Work request
Going through the entries below, count each line containing the word "null". Report the number only.

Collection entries

Segment Open

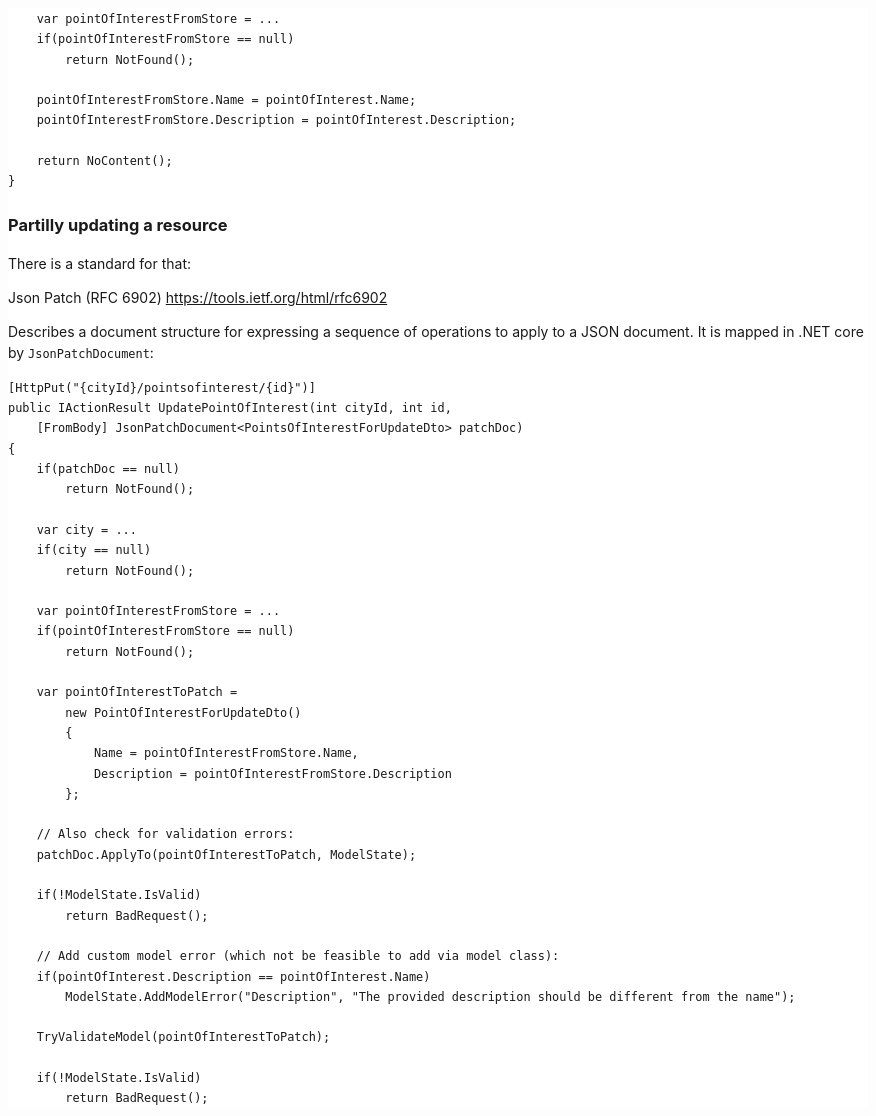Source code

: 		var pointOfInterestFromStore = ...	
		if(pointOfInterestFromStore == null)
			return NotFound();
		
		pointOfInterestFromStore.Name = pointOfInterest.Name;
		pointOfInterestFromStore.Description = pointOfInterest.Description;
		
		return NoContent();
	}


### Partilly updating a resource

There is a standard for that:

Json Patch (RFC 6902)
https://tools.ietf.org/html/rfc6902

Describes a document structure for expressing a sequence of operations to apply to a JSON document. It is mapped in .NET core by `JsonPatchDocument`:

	[HttpPut("{cityId}/pointsofinterest/{id}")]
	public IActionResult UpdatePointOfInterest(int cityId, int id,
		[FromBody] JsonPatchDocument<PointsOfInterestForUpdateDto> patchDoc)
	{
		if(patchDoc == null)
			return NotFound();
			
		var city = ...
		if(city == null)
			return NotFound();
			
		var pointOfInterestFromStore = ...	
		if(pointOfInterestFromStore == null)
			return NotFound();
		
		var pointOfInterestToPatch = 
			new PointOfInterestForUpdateDto()
			{
				Name = pointOfInterestFromStore.Name,
				Description = pointOfInterestFromStore.Description
			};
		
		// Also check for validation errors:
		patchDoc.ApplyTo(pointOfInterestToPatch, ModelState);
		
		if(!ModelState.IsValid)
			return BadRequest();
			
		// Add custom model error (which not be feasible to add via model class):
		if(pointOfInterest.Description == pointOfInterest.Name)
			ModelState.AddModelError("Description", "The provided description should be different from the name");
			
		TryValidateModel(pointOfInterestToPatch);
		
		if(!ModelState.IsValid)
			return BadRequest();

Segment Closed

Output for this exercise
4